« Concevoir le tableau de bord » : 4° édition

Par le 17 février 2016

Ce qui n’est pas mesuré n’est pas piloté. La mesure est donc une condition nécessaire pour progresser. Mais mesurer la mauvaise variable se solde par un mauvais résultat. En revanche, un bon système de mesure donne à une organisation la possibilité d’améliorer son contrôle de gestion et son efficacité.

Concevoir le tableau de bord, éditions Eyrolles

La 4° édition du livre Concevoir le tableau de bord paru aux éditions Dunod fin 2015, a été conçue de façon pratico pratique, pour répondre aux difficultés rencontrées par les professionnels en entreprise, lors de la conception de leur tableau de bord.

Les mesures définies par les managers sont suffisamment explicites

Une mesure subjective repose sur le jugement du supérieur hiérarchique. Elle dépend de la qualité d’information du supérieur hiérarchique et de la confiance du subordonné. Elle peut devenir source de conflit. Un indicateur jugé subjectif tombera rapidement en désuétude.

Une mesure objective est réalisée de façon indépendante et vérifiable. Elle ne laisse pas d’ambigüité. La mesure objective est donc à privilégier. Lorsqu’une mesure quantitative simple ne peut être effectuée, on se reportera vers un scoring, ou un système de notation.

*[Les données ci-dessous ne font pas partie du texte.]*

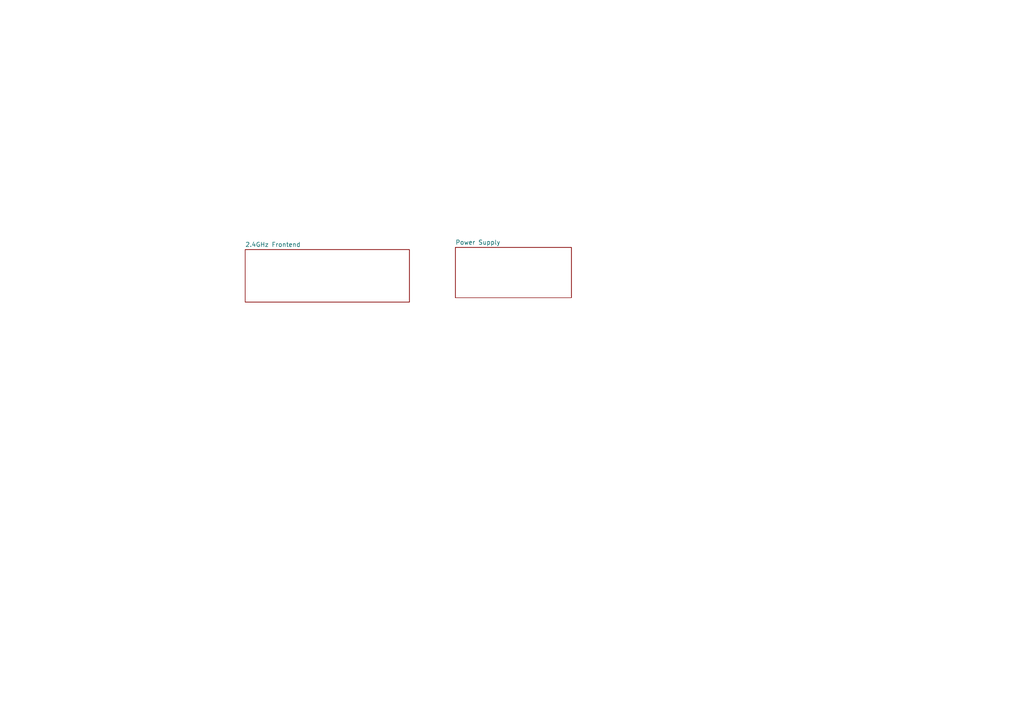
<source format=kicad_sch>
(kicad_sch
	(version 20250114)
	(generator "eeschema")
	(generator_version "9.0")
	(uuid "05f34a75-3084-4289-9196-d8e864502ec7")
	(paper "A4")
	(title_block
		(title "${BOARD}")
		(date "2025-06-26")
		(rev "${VERSION}")
		(company "${COMPANY}")
	)
	(lib_symbols)
	(sheet
		(at 71.12 72.39)
		(size 47.625 15.24)
		(exclude_from_sim no)
		(in_bom yes)
		(on_board yes)
		(dnp no)
		(fields_autoplaced yes)
		(stroke
			(width 0.1524)
			(type solid)
		)
		(fill
			(color 0 0 0 0.0000)
		)
		(uuid "0d3ec831-3c07-44ca-8851-afb9667385b3")
		(property "Sheetname" "2.4GHz Frontend"
			(at 71.12 71.6784 0)
			(effects
				(font
					(size 1.27 1.27)
				)
				(justify left bottom)
			)
		)
		(property "Sheetfile" "rf_frontend.kicad_sch"
			(at 71.12 88.2146 0)
			(effects
				(font
					(size 1.27 1.27)
				)
				(justify left top)
				(hide yes)
			)
		)
		(instances
			(project "FESH_2.4GHz"
				(path "/f391ab3e-079d-4a20-ab1d-38a7d6e19853/2ce1b5e7-8dc5-4740-8bc7-f57a590c2c26"
					(page "2")
				)
			)
		)
	)
	(sheet
		(at 132.08 71.755)
		(size 33.655 14.605)
		(exclude_from_sim no)
		(in_bom yes)
		(on_board yes)
		(dnp no)
		(fields_autoplaced yes)
		(stroke
			(width 0.1524)
			(type solid)
		)
		(fill
			(color 0 0 0 0.0000)
		)
		(uuid "40b350b2-9555-4232-988a-9f578068569f")
		(property "Sheetname" "Power Supply"
			(at 132.08 71.0434 0)
			(effects
				(font
					(size 1.27 1.27)
				)
				(justify left bottom)
			)
		)
		(property "Sheetfile" "power.kicad_sch"
			(at 132.08 86.9446 0)
			(effects
				(font
					(size 1.27 1.27)
				)
				(justify left top)
				(hide yes)
			)
		)
		(instances
			(project "FESH_2.4GHz"
				(path "/f391ab3e-079d-4a20-ab1d-38a7d6e19853/2ce1b5e7-8dc5-4740-8bc7-f57a590c2c26"
					(page "3")
				)
			)
		)
	)
)

</source>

Les mesures des centres de responsabilité reflètent ce que l’on attend de chaque manager

Une mesure complète rend compte de l’ensemble des attributs de la performance du centre de responsabilité avec des indicateurs financiers et non financiers. Le rapprochement entre la mission du centre de responsabilité et les points mis sous contrôle, permet de repérer les mesures manquantes et d’y remédier. Attention toutefois à se limiter à l’essentiel afin d’éviter d’être noyé si le système d’évaluation s’appuie sur un trop grand nombre d’indicateurs.

Les mesures sont réactives aux efforts des responsables

L’analyse du tableau de bord d’un centre de responsabilité permet de valider :

  • le bon équilibre des mesures entre les indicateurs de performance et les indicateurs de pilotage
  • les relations de Cause-Effet clairement définies (notamment entre les indicateurs financiers et non financiers)
  • la bonne corrélation entre la réussite sur des indicateurs en amont et la réussite sur les indicateurs en aval

L’ensemble de ces trois éléments est le plus facilement atteint aux niveaux inférieurs de la hiérarchie. Aux niveaux supérieurs, il faut trouver un équilibre plus subtil.

La coopération entre le contrôleur de gestion et les managers

Le contrôleur de gestion doit apprendre aux responsables opérationnels, à exploiter efficacement l’information pour une meilleure prise de décision. Il explicite les données afin d’éviter de fausses interprétations, et s’assure en retour que les décideurs contribuent activement à leur mise à jour. Il ne formule pas un plan d’action juste en euros car, d’une part cela ne met pas en rapport le gain attendu par rapport à l’effort à fournir et, d’autre part cela ne permet pas de comprendre l’impact de l’action sur la performance.